Bei Passat oder Jetta sah das bis Mitte September durchaus anders aus. Einige Händler verkauften die VW-Limousinen mit einem Selbstzünderanteil von bis zu 30 Prozent. Gering ist die Nachfrage nach Aussagen eines Bay-Händlers beim größeren Touareg, der sich mit seinem vom Dieselskandal nicht betroffenen Dreiliter-V6-Diesel die breiten Pneus platt steht. "Für ihn haben wir einfach kaum Nachfrage. Den wollen höchstens ein paar Europäer, die hier arbeiten."
Geht es um große SUV und Limousinen, so sind Hersteller wie Cadillac, BMW, Mercedes, Lexus oder Porsche gefragter denn je. Die amerikanischen Volkswagen-Händler haben es in den USA seit Jahren aber auch gegen die starke Volumenkonkurrenz von Honda, Kia, Hyundai, Toyota, Ford oder Chevrolet schwer. Anders als in Europa wird Volkswagen in den USA nicht als Marke wahrgenommen, die mit ihren Produkten das Tor zur Premiumliga aufgestoßen hat.
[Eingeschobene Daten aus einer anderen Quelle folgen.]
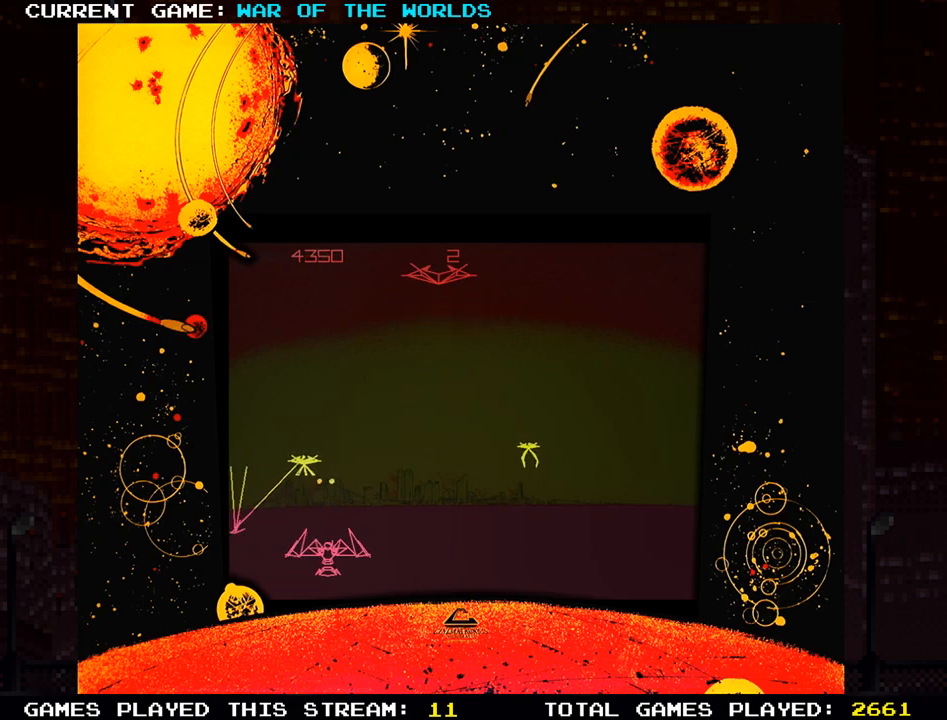
{"buttons": [], "left_stick": "right", "events": [[384, "left_stick", "right"]]}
In den USA fehlen ein großer SUV, deutlich unter dem Preis des Touareg, auf dem so preissensiblen US-Markt ebenso wie ein Pick Up oder regelmäßige Auffrischungen für das gesamte Portfolio. Gerade da wollte Volkswagen mit der Modellpflege des 2016er US-Passat im September einen Neuanfang starten. Auf dessen Premiere in Brooklyn gestand der amerikanische VW-Chef Michael Horn jedoch die Diesel-Manipulationen ein - und schob den aufgefrischten Passat somit in den Hintergrund.